### Your assignment
Copy each line below that contains "distance".

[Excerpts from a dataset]
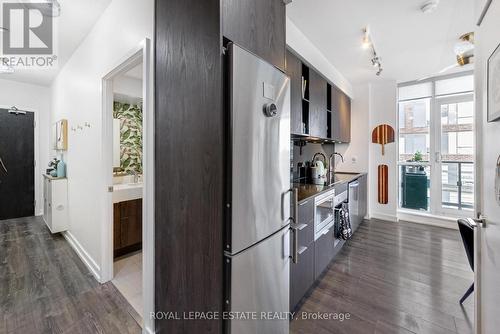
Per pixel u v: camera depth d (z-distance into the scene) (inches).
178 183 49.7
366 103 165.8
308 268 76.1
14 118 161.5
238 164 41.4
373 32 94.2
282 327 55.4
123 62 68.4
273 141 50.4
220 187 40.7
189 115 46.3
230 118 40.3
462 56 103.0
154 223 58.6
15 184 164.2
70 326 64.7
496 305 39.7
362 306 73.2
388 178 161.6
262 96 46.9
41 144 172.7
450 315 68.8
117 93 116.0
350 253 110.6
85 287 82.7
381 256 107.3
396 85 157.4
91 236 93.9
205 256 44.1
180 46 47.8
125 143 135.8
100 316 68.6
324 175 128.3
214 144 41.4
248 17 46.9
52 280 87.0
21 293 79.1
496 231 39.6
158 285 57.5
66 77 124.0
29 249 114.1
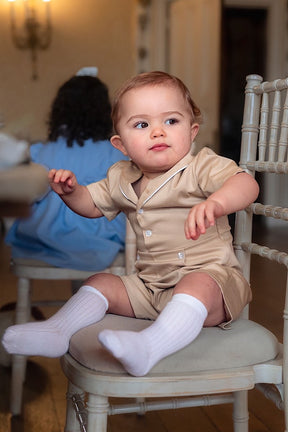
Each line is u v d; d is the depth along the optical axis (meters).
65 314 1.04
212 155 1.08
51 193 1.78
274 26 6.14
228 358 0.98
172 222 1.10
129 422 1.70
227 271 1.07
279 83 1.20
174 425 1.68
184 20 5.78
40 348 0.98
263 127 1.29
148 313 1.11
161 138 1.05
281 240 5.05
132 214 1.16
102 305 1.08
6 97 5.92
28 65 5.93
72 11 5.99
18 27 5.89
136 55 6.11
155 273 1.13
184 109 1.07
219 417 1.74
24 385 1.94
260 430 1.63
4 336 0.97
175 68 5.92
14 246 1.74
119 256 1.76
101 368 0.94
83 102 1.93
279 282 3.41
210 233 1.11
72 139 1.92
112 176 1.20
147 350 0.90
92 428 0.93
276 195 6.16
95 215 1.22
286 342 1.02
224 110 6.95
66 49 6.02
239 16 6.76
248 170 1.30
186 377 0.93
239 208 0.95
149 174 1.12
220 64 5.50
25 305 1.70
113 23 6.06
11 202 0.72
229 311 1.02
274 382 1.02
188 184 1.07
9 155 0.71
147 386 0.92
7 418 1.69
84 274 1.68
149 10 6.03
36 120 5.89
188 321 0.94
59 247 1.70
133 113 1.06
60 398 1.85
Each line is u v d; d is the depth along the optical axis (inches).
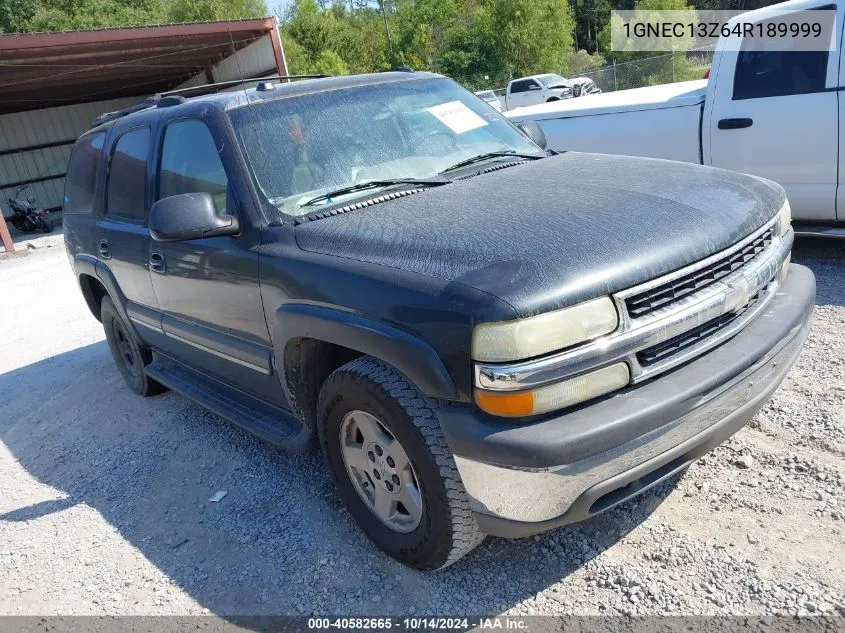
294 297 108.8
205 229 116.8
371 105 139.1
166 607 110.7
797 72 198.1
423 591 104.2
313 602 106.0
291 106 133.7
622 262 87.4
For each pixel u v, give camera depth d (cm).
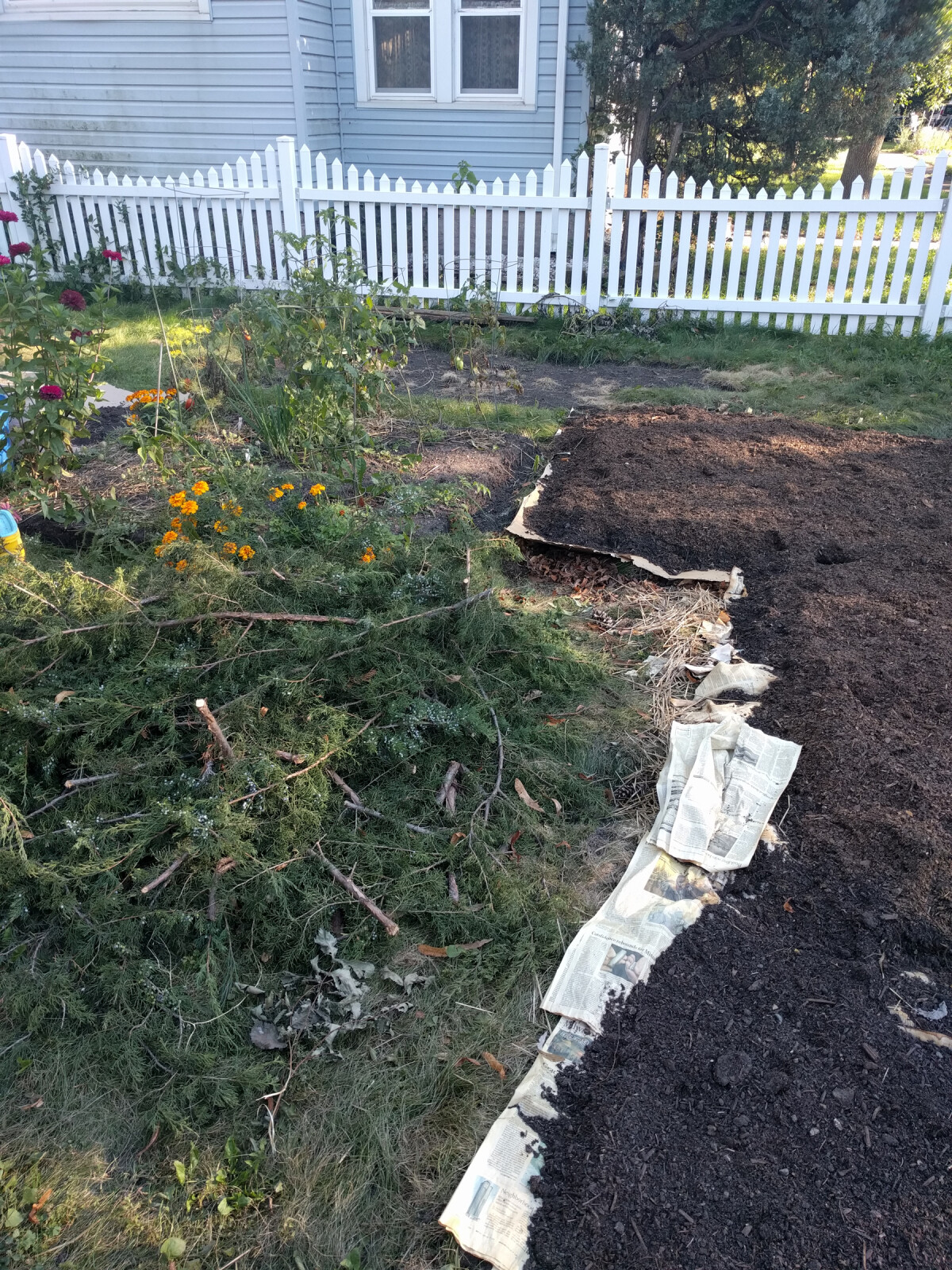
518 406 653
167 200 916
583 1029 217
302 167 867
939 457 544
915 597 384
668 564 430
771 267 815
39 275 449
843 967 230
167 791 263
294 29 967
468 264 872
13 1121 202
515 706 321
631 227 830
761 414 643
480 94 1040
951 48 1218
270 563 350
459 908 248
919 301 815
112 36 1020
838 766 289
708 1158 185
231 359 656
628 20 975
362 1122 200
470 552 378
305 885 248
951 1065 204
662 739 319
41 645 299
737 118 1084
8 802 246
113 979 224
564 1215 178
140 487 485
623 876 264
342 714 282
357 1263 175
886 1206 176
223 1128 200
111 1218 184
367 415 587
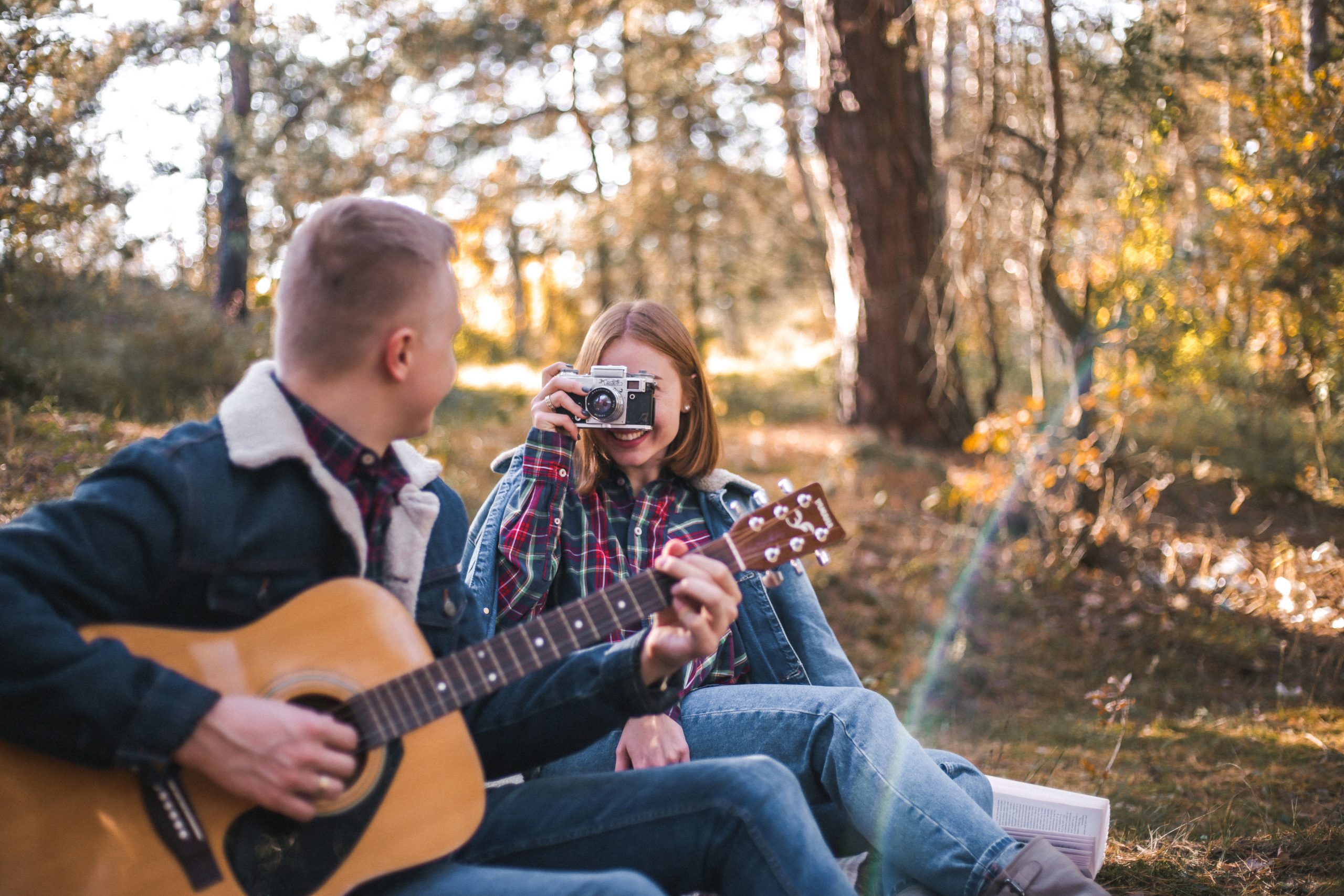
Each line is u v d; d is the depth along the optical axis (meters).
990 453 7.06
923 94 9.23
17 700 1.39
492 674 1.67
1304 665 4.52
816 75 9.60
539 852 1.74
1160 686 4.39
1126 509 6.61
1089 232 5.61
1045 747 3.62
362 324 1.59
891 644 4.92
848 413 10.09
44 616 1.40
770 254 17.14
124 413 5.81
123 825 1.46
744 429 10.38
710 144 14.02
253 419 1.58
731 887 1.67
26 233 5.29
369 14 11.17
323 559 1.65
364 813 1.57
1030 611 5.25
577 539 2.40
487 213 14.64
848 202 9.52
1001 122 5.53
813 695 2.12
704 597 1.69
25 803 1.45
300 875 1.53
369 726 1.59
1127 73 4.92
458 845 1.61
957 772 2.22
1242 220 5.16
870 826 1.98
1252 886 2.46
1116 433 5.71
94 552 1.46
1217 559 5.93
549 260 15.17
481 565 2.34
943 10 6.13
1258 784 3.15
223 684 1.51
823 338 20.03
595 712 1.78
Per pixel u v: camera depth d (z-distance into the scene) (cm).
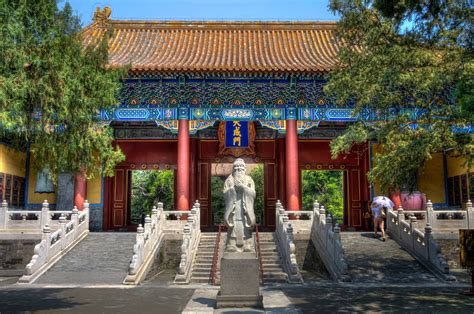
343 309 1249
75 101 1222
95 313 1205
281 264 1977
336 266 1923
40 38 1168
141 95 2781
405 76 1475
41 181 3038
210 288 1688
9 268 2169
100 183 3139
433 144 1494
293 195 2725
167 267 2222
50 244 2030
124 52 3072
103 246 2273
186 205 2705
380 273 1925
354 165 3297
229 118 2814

### Answer space
Per pixel u v: camera depth d (z-distance into the scene) (inches).
Per pixel u v: camera depth d (z-distance into the scene) (cm).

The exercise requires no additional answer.